Set out as a numbered list the lines from the one containing "Maggie & Bianca: i" up to and including the one containing "Besøksadresse: Sognsveien 73, 0840 Oslo", omitting blank lines. Leave the pictures out of the answer.

[Extracted page text data]

--*--

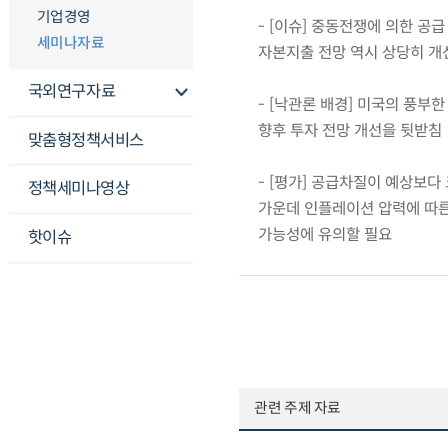
기업경영
- [이슈] 중동전쟁에 의한 공
세미나자료
자본지출 전망 역시 상당히 개
국외연구자료
- [낙관론 배경] 미국의 풍부한
향후 투자 전망 개선을 뒷받침
맞춤형정책서비스
- [평가] 공급차질이 예상보다 
정책세미나영상
가운데 인플레이션 압력에 따른
가능성에 유의할 필요
핫이슈
관련 주제 자료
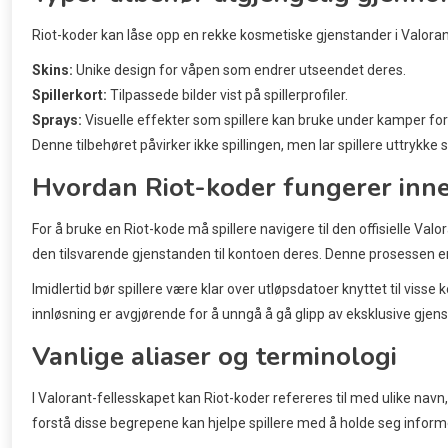
Riot-koder kan låse opp en rekke kosmetiske gjenstander i Valorant
Skins:
Unike design for våpen som endrer utseendet deres.
Spillerkort:
Tilpassede bilder vist på spillerprofiler.
Sprays:
Visuelle effekter som spillere kan bruke under kamper for 
Denne tilbehøret påvirker ikke spillingen, men lar spillere uttrykke s
Hvordan Riot-koder fungerer inn
For å bruke en Riot-kode må spillere navigere til den offisielle Valor
den tilsvarende gjenstanden til kontoen deres. Denne prosessen er 
Imidlertid bør spillere være klar over utløpsdatoer knyttet til visse
innløsning er avgjørende for å unngå å gå glipp av eksklusive gjen
Vanlige aliaser og terminologi
I Valorant-fellesskapet kan Riot-koder refereres til med ulike navn, 
forstå disse begrepene kan hjelpe spillere med å holde seg informe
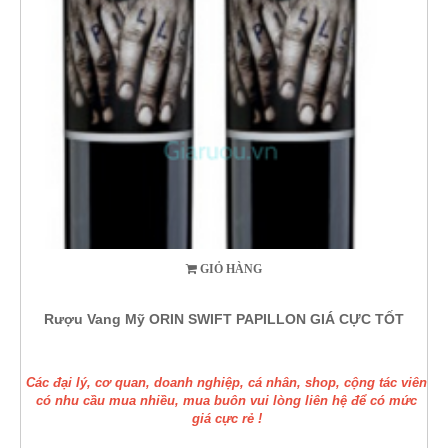
GIỎ HÀNG
Rượu Vang Mỹ ORIN SWIFT PAPILLON GIÁ CỰC TỐT
Các đại lý, cơ quan, doanh nghiệp, cá nhân, shop, cộng tác viên
có nhu cầu mua nhiều, mua buôn vui lòng liên hệ để có mức
giá cực rẻ !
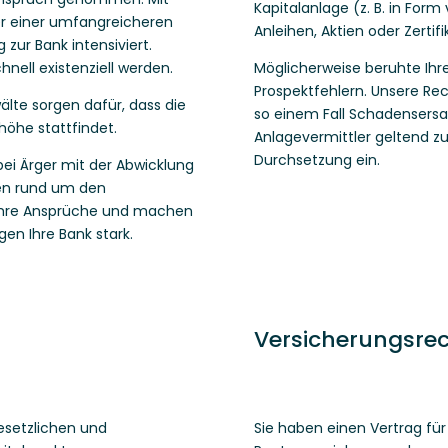
Kapitalanlage (z. B. in For
er einer umfangreicheren
Anleihen, Aktien oder Zertifi
zur Bank intensiviert.
nell existenziell werden.
Möglicherweise beruhte Ihr
Prospektfehlern. Unsere Rec
älte sorgen dafür, dass die
so einem Fall Schadensersa
öhe stattfindet.
Anlagevermittler geltend z
Durchsetzung ein.
bei Ärger mit der Abwicklung
ten rund um den
r Ihre Ansprüche und machen
gen Ihre Bank stark.
Versicherungsre
gesetzlichen und
Sie haben einen Vertrag für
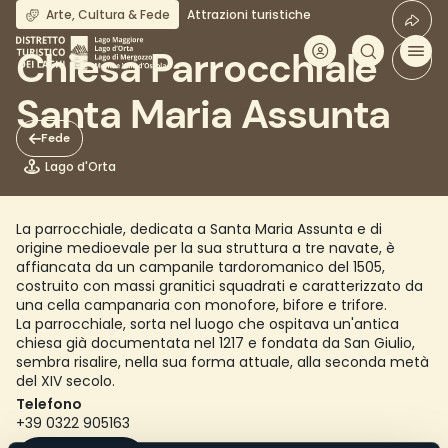
Salta
Arte, Cultura & Fede
Attrazioni turistiche
al
contenuto
Chiesa Parrocchiale
principale
Santa Maria Assunta
Fede
Lago d'Orta
La parrocchiale, dedicata a Santa Maria Assunta e di
origine medioevale per la sua struttura a tre navate, è
affiancata da un campanile tardoromanico del 1505,
costruito con massi granitici squadrati e caratterizzato da
una cella campanaria con monofore, bifore e trifore.
La parrocchiale, sorta nel luogo che ospitava un'antica
chiesa già documentata nel 1217 e fondata da San Giulio,
sembra risalire, nella sua forma attuale, alla seconda metà
del XIV secolo.
Telefono
+39 0322 905163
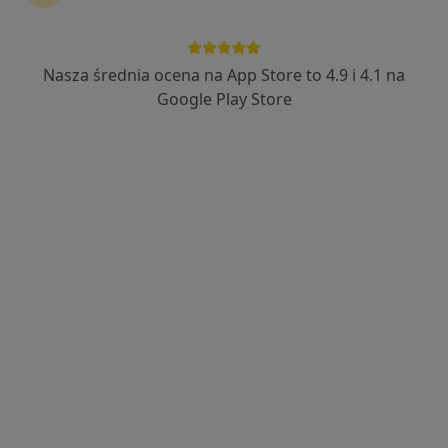
Klinika Nova
·
Więcej
Ortopedia, Laryngologia, Okulistyka
Nasza średnia ocena na App Store to 4.9 i 4.1 na
234 opinie
Google Play Store
Kłosowa 7, Kędzierzyn-Koźle
•
Mapa
Konsultacja ortopedyczna
Brak dostępnych specjalistów z wolnymi terminami w tym centrum medycznym.
Pokaż profil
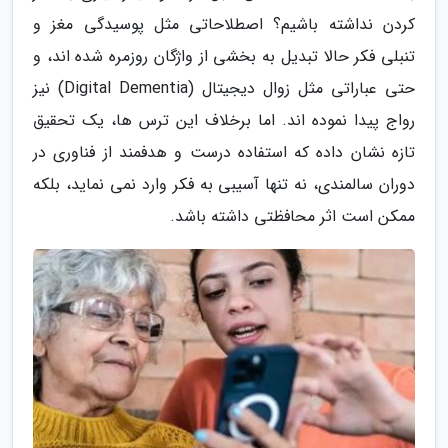
کردن نداشته باشیم؟ اصطلاحاتی مثل پوسیدگی مغز و
تنبلی فکر حالا تبدیل به بخشی از واژگان روزمره شده اند، و
حتی عباراتی مثل زوال دیجیتال (Digital Dementia) نیز
رواج پیدا نموده اند. اما برخلاف این ترس ها، یک تحقیق
تازه نشان داده که استفاده درست و هدفمند از فناوری در
دوران سالمندی، نه تنها آسیبی به فکر وارد نمی نماید، بلکه
ممکن است اثر محافظتی داشته باشد.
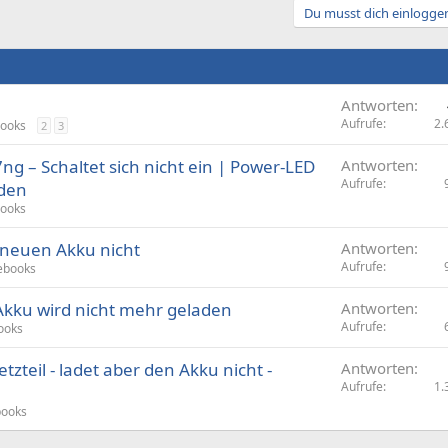
Du musst dich einloggen
Antworten
Aufrufe
2.
ooks
2
3
g – Schaltet sich nicht ein | Power-LED
Antworten
Aufrufe
aden
ooks
 neuen Akku nicht
Antworten
Aufrufe
ebooks
 Akku wird nicht mehr geladen
Antworten
Aufrufe
ooks
zteil - ladet aber den Akku nicht -
Antworten
Aufrufe
1.
books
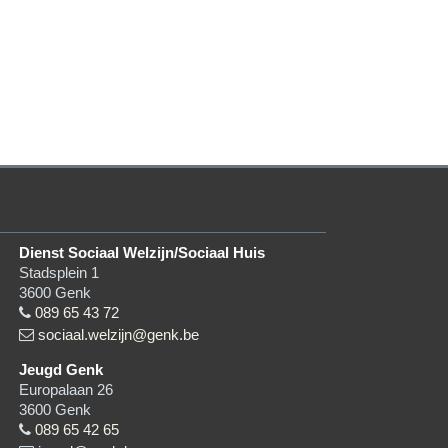
Dienst Sociaal Welzijn/Sociaal Huis
Stadsplein 1
3600
Genk
089 65 43 72
sociaal.welzijn@genk.be
Jeugd Genk
Europalaan 26
3600
Genk
089 65 42 65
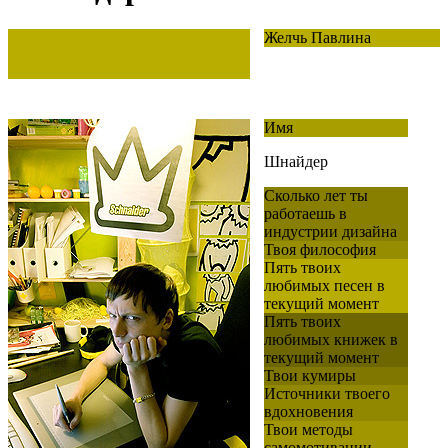
Желчь Павлина
Имя
Шнайдер
Сколько лет ты
работаешь в
индустрии дизайна
Твоя философия
Пять твоих
любимых песен в
текущий момент
Пять твоих
любимых книжек в
текущий момент
Твои кумиры
Источники твоего
вдохновения
Твои методы
самомотивации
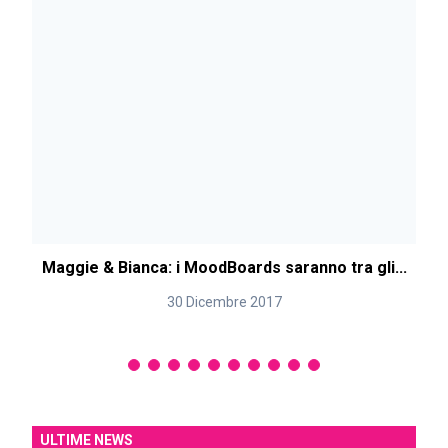
Maggie & Bianca: i MoodBoards saranno tra gli...
30 Dicembre 2017
ULTIME NEWS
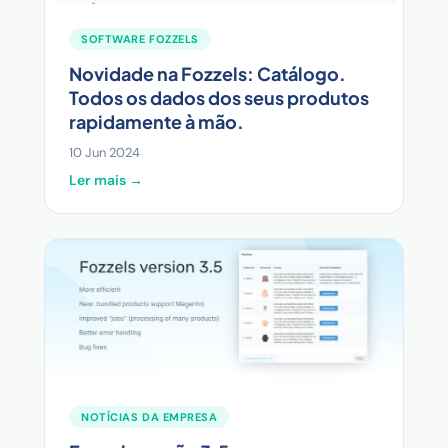
SOFTWARE FOZZELS
Novidade na Fozzels: Catálogo.
Todos os dados dos seus produtos
rapidamente à mão.
10 Jun 2024
Ler mais →
NOTÍCIAS DA EMPRESA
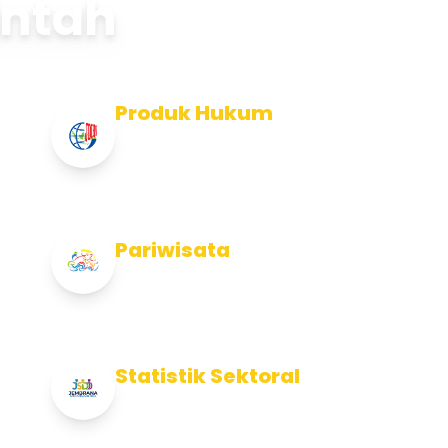
intah
Produk Hukum
Info Produk Hukum Kabupaten
Jembrana
Pariwisata
Info Pariwisata Kabupaten Jembrana
Statistik Sektoral
Info Statistik Sektoral Kab Jembrana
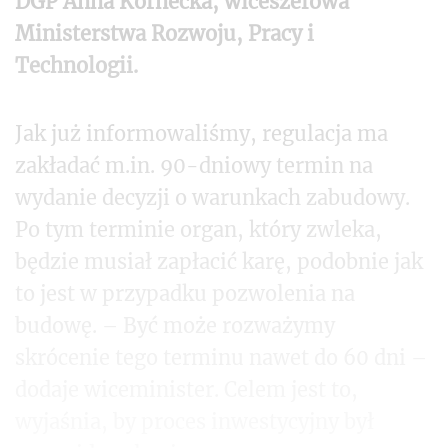
DGP Anna Kornecka, wiceszefowa
Ministerstwa Rozwoju, Pracy i
Technologii.
Jak już informowaliśmy, regulacja ma
zakładać m.in. 90-dniowy termin na
wydanie decyzji o warunkach zabudowy.
Po tym terminie organ, który zwleka,
będzie musiał zapłacić karę, podobnie jak
to jest w przypadku pozwolenia na
budowę. – Być może rozważymy
skrócenie tego terminu nawet do 60 dni –
dodaje wiceminister. Celem jest to,
wyjaśnia, by proces inwestycyjny był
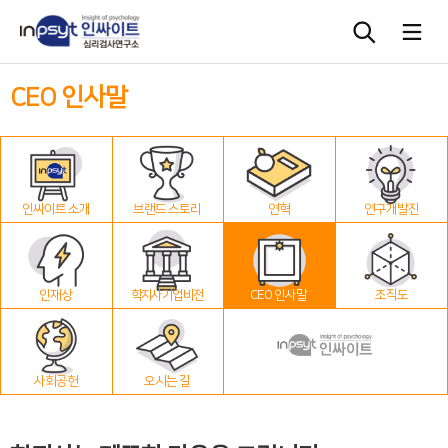
CEO 인사말
심리검사
상담도구
인싸이트 소개
브랜드 스토리
연혁
연구개발진
교육 워크숍
단체검사
인재상
학지사 기업 비전
CEO 인사말
조직도
사회공헌
오시는 길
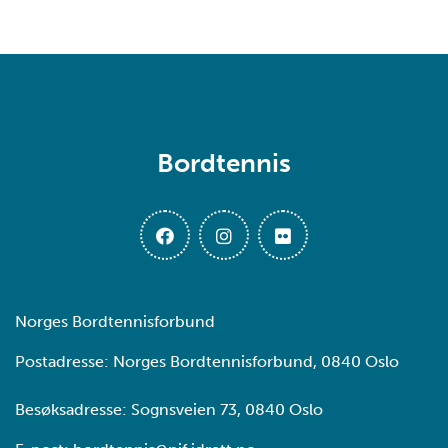
Bordtennis
Norges Bordtennisforbund
Postadresse: Norges Bordtennisforbund, 0840 Oslo
Besøksadresse: Sognsveien 73, 0840 Oslo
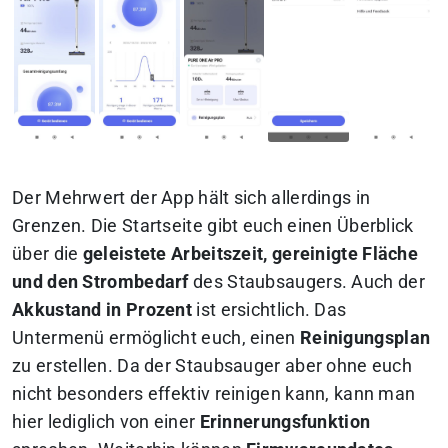
Der Mehrwert der App hält sich allerdings in
Grenzen. Die Startseite gibt euch einen Überblick
über die
geleistete Arbeitszeit, gereinigte Fläche
und den Strombedarf
des Staubsaugers. Auch der
Akkustand in Prozent
ist ersichtlich. Das
Untermenü ermöglicht euch, einen
Reinigungsplan
zu erstellen. Da der Staubsauger aber ohne euch
nicht besonders effektiv reinigen kann, kann man
hier lediglich von einer
Erinnerungsfunktion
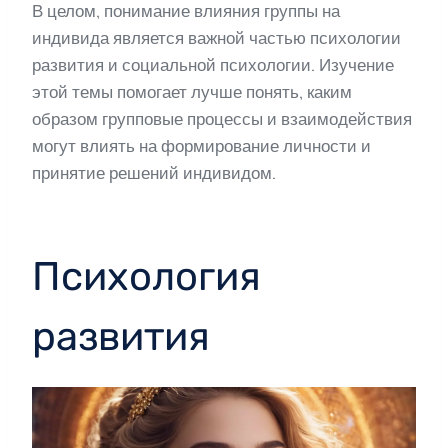
В целом, понимание влияния группы на
индивида является важной частью психологии
развития и социальной психологии. Изучение
этой темы помогает лучше понять, каким
образом групповые процессы и взаимодействия
могут влиять на формирование личности и
принятие решений индивидом.
Психология
развития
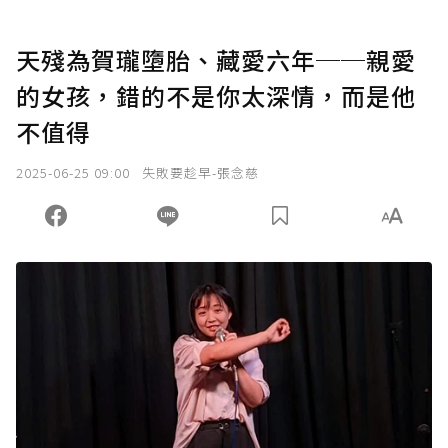
天殘為賀瓏墮胎、藏愛六年──親愛
的女孩，錯的不是你太深情，而是他
不值得
2025-06-25 09:00
失敗要趁早-張念慈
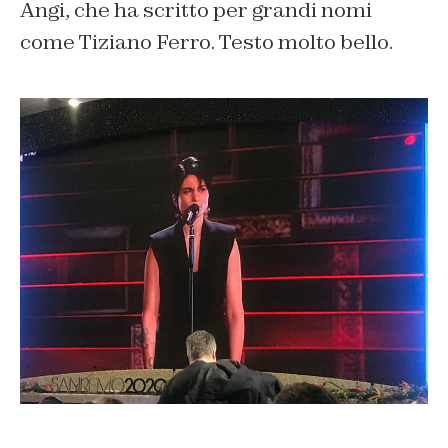
Angi, che ha scritto per grandi nomi
come Tiziano Ferro. Testo molto bello.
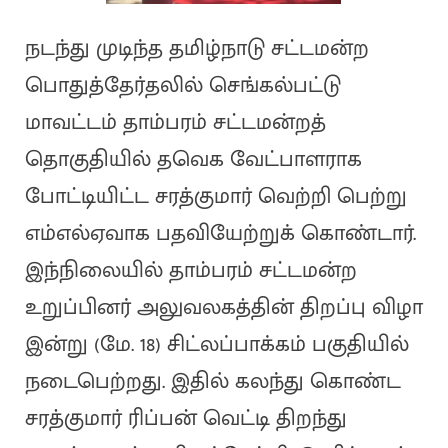
நடந்து முடிந்த தமிழ்நாடு சட்டமன்ற
பொதுத்தேர்தலில் செங்கல்பட்டு
மாவட்டம் தாம்பரம் சட்டமன்றத்
தொகுதியில் தவெக வேட்பாளராக
போட்டியிட்ட சரத்குமார் வெற்றி பெற்று
எம்எல்ஏவாக பதவியேற்றுக் கொண்டார்.
இந்நிலையில் தாம்பரம் சட்டமன்ற
உறுப்பினர் அலுவலகத்தின் திறப்பு விழா
இன்று (மே. 18) சிட்லப்பாக்கம் பகுதியில்
நடைபெற்றது. இதில் கலந்து கொண்ட
சரத்குமார் ரிப்பன் வெட்டி திறந்து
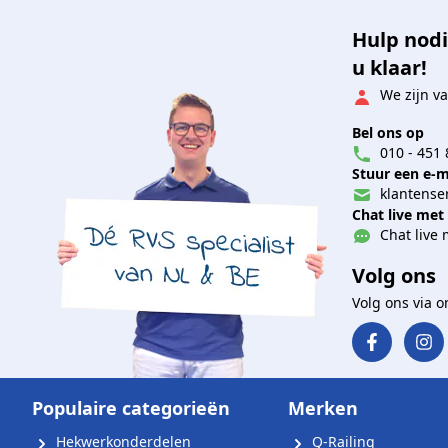
Hulp nodi
u klaar!
We zijn va
Bel ons op
010 - 451 
Stuur een e-m
klantenser
Chat live met
Chat live 
Volg ons
Volg ons via 
Populaire categorieën
Merken
Hekwerkonderdelen
Q-Railing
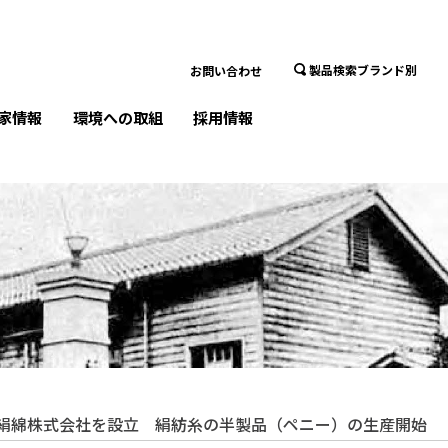
製品検索ブランド別
お問い合わせ
家情報
環境への取組
採用情報
絹綿株式会社を設立 絹紡糸の半製品（ペニー）の生産開始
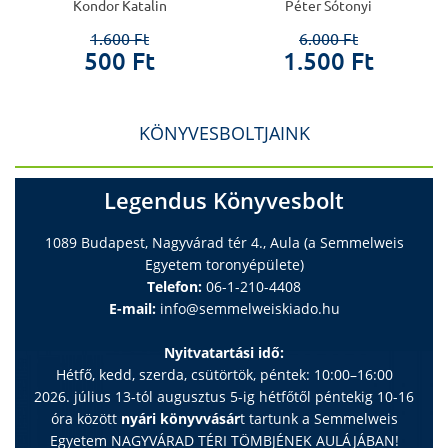
Kondor Katalin
Péter Sótonyi
1.600 Ft
6.000 Ft
500 Ft
1.500 Ft
KÖNYVESBOLTJAINK
Legendus Könyvesbolt
1089 Budapest, Nagyvárad tér 4., Aula (a Semmelweis
Egyetem toronyépülete)
Telefon:
06-1-210-4408
E-mail:
info@semmelweiskiado.hu
Nyitvatartási idő:
Hétfő, kedd, szerda, csütörtök, péntek: 10:00–16:00
2026. július 13-tól augusztus 5-ig hétfőtől péntekig 10-16
óra között
nyári könyvvásár
t tartunk a Semmelweis
Egyetem NAGYVÁRAD TÉRI TÖMBJÉNEK AULÁJÁBAN!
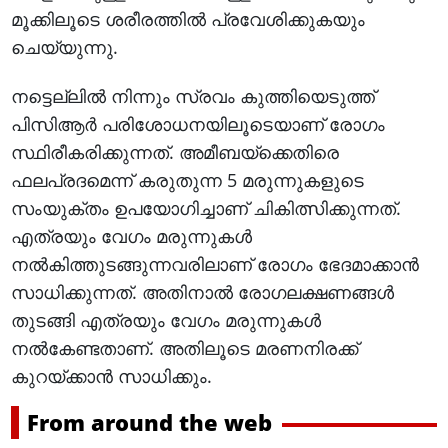
മൂക്കിലൂടെ ശരീരത്തില്‍ പ്രവേശിക്കുകയും
ചെയ്യുന്നു.
നട്ടെല്ലില്‍ നിന്നും സ്രവം കുത്തിയെടുത്ത്
പിസിആര്‍ പരിശോധനയിലൂടെയാണ് രോഗം
സ്ഥിരീകരിക്കുന്നത്. അമീബയ്‌ക്കെതിരെ
ഫലപ്രദമെന്ന് കരുതുന്ന 5 മരുന്നുകളുടെ
സംയുക്തം ഉപയോഗിച്ചാണ് ചികിത്സിക്കുന്നത്.
എത്രയും വേഗം മരുന്നുകള്‍
നല്‍കിത്തുടങ്ങുന്നവരിലാണ് രോഗം ഭേദമാക്കാന്‍
സാധിക്കുന്നത്. അതിനാല്‍ രോഗലക്ഷണങ്ങള്‍
തുടങ്ങി എത്രയും വേഗം മരുന്നുകള്‍
നല്‍കേണ്ടതാണ്. അതിലൂടെ മരണനിരക്ക്
കുറയ്ക്കാന്‍ സാധിക്കും.
From around the web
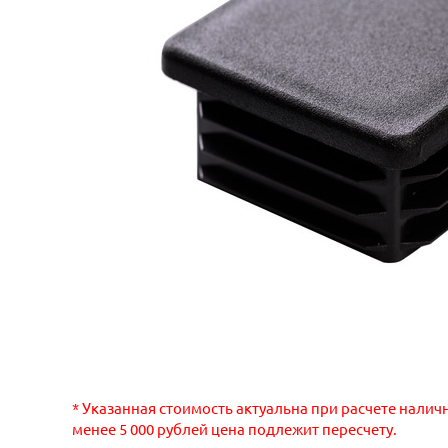
* Указанная стоимость актуальна при расчете налич
менее 5 000 рублей цена подлежит пересчету.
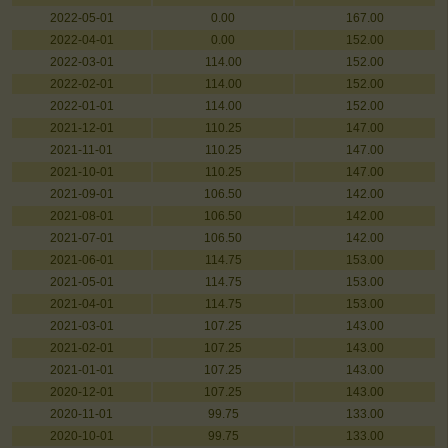
2022-05-01
0.00
167.00
2022-04-01
0.00
152.00
2022-03-01
114.00
152.00
2022-02-01
114.00
152.00
2022-01-01
114.00
152.00
2021-12-01
110.25
147.00
2021-11-01
110.25
147.00
2021-10-01
110.25
147.00
2021-09-01
106.50
142.00
2021-08-01
106.50
142.00
2021-07-01
106.50
142.00
2021-06-01
114.75
153.00
2021-05-01
114.75
153.00
2021-04-01
114.75
153.00
2021-03-01
107.25
143.00
2021-02-01
107.25
143.00
2021-01-01
107.25
143.00
2020-12-01
107.25
143.00
2020-11-01
99.75
133.00
2020-10-01
99.75
133.00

--*--

_EXERCISE SOLUTION_.
1. Maggie & Bianca: i MoodBoards saranno tra gli...
2. 30 Dicembre 2017
3. ULTIME NEWS
4. SOFTWARE FOZZELS
5. Novidade na Fozzels: Catálogo.
6. Todos os dados dos seus produtos
7. rapidamente à mão.
8. 10 Jun 2024
9. Ler mais →
10. NOTÍCIAS DA EMPRESA
11. intah
12. Produk Hukum
13. Info Produk Hukum Kabupaten
14. Jembrana
15. Pariwisata
16. Info Pariwisata Kabupaten Jembrana
17. Statistik Sektoral
18. Info Statistik Sektoral Kab Jembrana
19. DGP Anna Kornecka, wiceszefowa
20. Ministerstwa Rozwoju, Pracy i
21. Technologii.
22. Jak już informowaliśmy, regulacja ma
23. zakładać m.in. 90-dniowy termin na
24. wydanie decyzji o warunkach zabudowy.
25. Po tym terminie organ, który zwleka,
26. będzie musiał zapłacić karę, podobnie jak
27. to jest w przypadku pozwolenia na
28. budowę. – Być może rozważymy
29. skrócenie tego terminu nawet do 60 dni –
30. dodaje wiceminister. Celem jest to,
31. wyjaśnia, by proces inwestycyjny był
32. CEO 인사말
33. 심리검사
34. 상담도구
35. 인싸이트 소개
36. 브랜드 스토리
37. 연혁
38. 연구개발진
39. 교육 워크숍
40. 단체검사
41. 인재상
42. 학지사 기업 비전
43. CEO 인사말
44. 조직도
45. 사회공헌
46. 오시는 길
47. Bordtennis
48. Norges Bordtennisforbund
49. Postadresse: Norges Bordtennisforbund, 0840 Oslo
50. Besøksadresse: Sognsveien 73, 0840 Oslo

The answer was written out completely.